ことが、人々の恐怖を増幅しているようにも思えます。

 

 当時の私が「わからない」ことは、「痛み」に関わることでした。

 

 2015年6月に発現。発現の理由は、胸部の疼痛と激しい咳からでした。

 9月に入院し放射線抗がん剤の化学療法を集中治療して10月に退院しました。

 「5年生存率5%を20%にする治療」の結果は思いの外成功したとのことで、

 「肺とリンパ節の腫瘍は半分程度に小さくなった」との診断でした。

 この頃の私の痛みは、入院中から服用していた医療麻薬で完全にコントロールができていました。

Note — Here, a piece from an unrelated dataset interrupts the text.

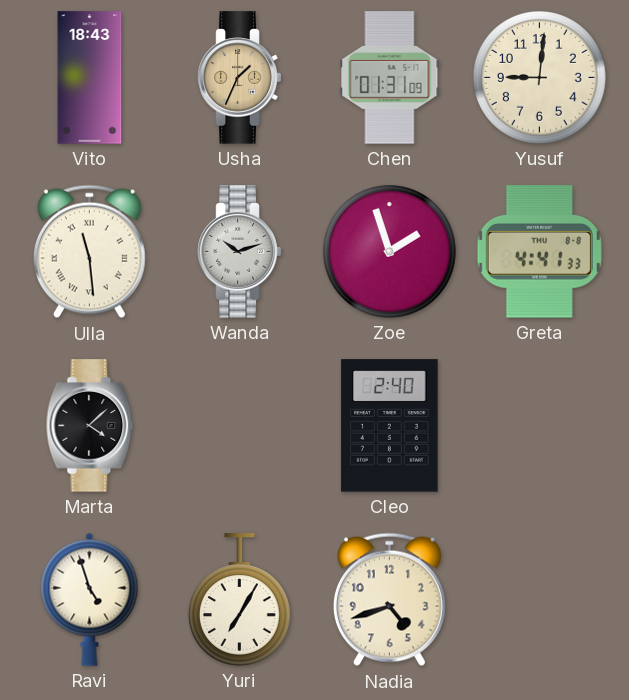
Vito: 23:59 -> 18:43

 そのまま、11月から翌年2016年10月までの12ケ月の間、2週に1度、抗がん剤の新薬開発の治験者として新しい抗がん剤の投与を受けます。

 

 私の痛みは、2016年の春頃から、コントロールができなくなってしまいます。

 後になって思えば、復職を果たした頃から痛みは酷くなっていました。

 医療麻薬は、花粉症の薬などと同様、12時間聞き続けます。

 しかし、処方されている量では痛みを抑えることができなくなります。

 また、痛みは酷くなるだけでなく、痛みの種類も増えているように感じます。

「転移しているのではないか?」

 私はそう思います。なにしろ、私があと4年間で死ぬ確率は、80〜95%なわけです。

 しかし、CTの検査結果では、転移もありません。

 この頃の私は、痛みの他に「息苦しさ」にも悩まされます。

 呼吸が上手くできないのです。といっても、物理的なことからではありません。

 普段は無意識にしている呼吸を、意識してしようとしてしまうのです。

 いわゆる「パニック障害」の過呼吸になってしまうことが何度もありました。

 

 ここから

  「涙が止まらない」

 →「心までポンコツになった」

 →「清水先生と出会う」

 という展開になったのわけです。